Gerti: Bei Montessori hat jedes Kind einen Arbeitsbereich, einen Teppich. Jedes Kind holt sich einen Teppich und ein Material und räumt das Material auch wieder dorthin zurück, wo es war. Es gibt aber auch Materialien bei uns im Kinderwald, an denen mehrere Kinder gleichzeitig arbeiten, z.B. das Hunderterbrett, Gummiringerlspannen oder die römische Brücke. Dort begleiten auch oft die Kinder, die es schon können, die neuen Kinder.
Ruth: Was ist eure Rolle als Begleiterinnen?
Gerti: Wir Beleiterinnen sind eher im Hintergrund. Wir bieten Material an und bereiten die Umgebung vor und geben Hilfe zur Selbsthilfe. Sonst halten wir uns so viel es geht zurück bzw. animieren auch die Kinder, dass sie sich gegenseitig unterstützen, denn das ist für beide Seiten bereichernd.
Doris: Ein Material, das gerade auch sehr spannend für die Kinder ist, ist das Prickeln. Dabei haben wir für jedes Kind einen Zettel mit dem jeweiligen Namen in Großbuchstaben vorbereitet, darauf sind Punkte wo die Kinder dann alle Löcher prickeln, und dann den Namen nachnähen.

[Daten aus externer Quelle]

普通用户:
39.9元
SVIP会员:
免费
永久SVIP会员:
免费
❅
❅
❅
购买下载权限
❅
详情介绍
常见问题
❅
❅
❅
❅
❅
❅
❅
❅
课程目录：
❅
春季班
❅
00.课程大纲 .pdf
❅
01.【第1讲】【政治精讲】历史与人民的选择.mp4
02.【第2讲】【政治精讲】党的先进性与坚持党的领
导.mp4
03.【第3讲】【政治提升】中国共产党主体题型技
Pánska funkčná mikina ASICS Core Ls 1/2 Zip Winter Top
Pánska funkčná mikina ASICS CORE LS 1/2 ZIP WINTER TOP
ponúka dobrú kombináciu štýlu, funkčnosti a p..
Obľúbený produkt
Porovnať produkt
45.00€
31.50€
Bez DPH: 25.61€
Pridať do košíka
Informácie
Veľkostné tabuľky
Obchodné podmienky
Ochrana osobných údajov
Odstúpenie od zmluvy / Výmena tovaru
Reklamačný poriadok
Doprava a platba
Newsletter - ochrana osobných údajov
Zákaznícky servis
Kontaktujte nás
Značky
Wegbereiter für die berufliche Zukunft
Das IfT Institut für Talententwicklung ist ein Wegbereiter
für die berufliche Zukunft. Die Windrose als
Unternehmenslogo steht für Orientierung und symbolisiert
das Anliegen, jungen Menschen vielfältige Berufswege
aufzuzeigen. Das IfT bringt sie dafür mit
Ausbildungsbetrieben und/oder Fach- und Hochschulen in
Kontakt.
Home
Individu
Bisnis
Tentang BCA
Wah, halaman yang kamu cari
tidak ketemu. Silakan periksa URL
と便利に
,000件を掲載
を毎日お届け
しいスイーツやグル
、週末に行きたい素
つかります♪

Gerti: Das Ziel das man in diesem Fall erreicht ist die Feinmotorik, eine Schreibmotorik. Dieses ganz gezielte Arbeiten an einem Punkt erfordert höchste Konzentration, Feingefühl, Feinmotorik und Ausdauer. Die Kinder haben einen enormen Spaß und Motivation dabei, weil es einfach so lustvoll ist, das was entsteht zu sehen, spüren. Die Ziele, die wir verfolgen sind prinzipiell ganz individuell darauf abgestimmt, wo die Kinder gerade in ihrer Entwicklung sind. Eine Zeitlang gab es ein großes Interesse an Zahlen - das Zählen, und später das herausfordernde Addieren und Subtrahieren. Wir haben eine Additionsschachtel gestaltet: eine Zündholzschachtel, wo in der Mitte nicht ganz durchgehend ein Steg ist mit 5 Kugeln darin. Die Schachtel kann dann zugemacht und geschüttelt werden, und wenn man sie aufmacht sind dann z.B. 3 Kugeln auf der einen und 2 auf der anderen Seite oder andere Kombinationen. Immer wieder aber ergibt es 5. Die Kinder haben dann Addition und Subtraktion mit Kärtchen nachgelegt. Dieses Material ist dann für Kinder, die schon wissen, dass es ein “dazu” und ein “weg” gibt eine lustvolle Möglichkeit die Addition und Subtraktion nachzuvollziehen.
Ruth: Für welches Alter ist das Montessori-Material?
Gerti: Im Moment haben wir eher nur die älteren Kinder mitgenommen, aber grundsätzlich ist es für alle gedacht, nach und nach haben wir auch jüngere Kinder mitgenommen die interessiert sind. Bis Ende April waren wir an unserem Montessori-Tag indoor, ab Mai wieder outdoor. Dort werden dann auch die jüngeren Kinder von unseren Experten, den älteren Kindern, gemeinsam mit uns begleitet, um die Outdoor-Materialen, und auch die robusteren Indoor-Materialen, einzuführen.
Doris: Das ist auch einer der Gründe warum wir in den nasseren Monaten einen Raum gemietet haben, weil Materialen dabei sind, die draußen kaputt oder verloren gehen können.
Gerti: Abschließend kann man sagen, dass Montessori-Pädagogik eine ganz feine Ergänzung zur Natur-und Waldpädagogik ist, rundet alles ab und fokussiert nochmal in einer anderen, intensiven Form als Bereicherung.
Ruth: Vielen Dank für das Interview!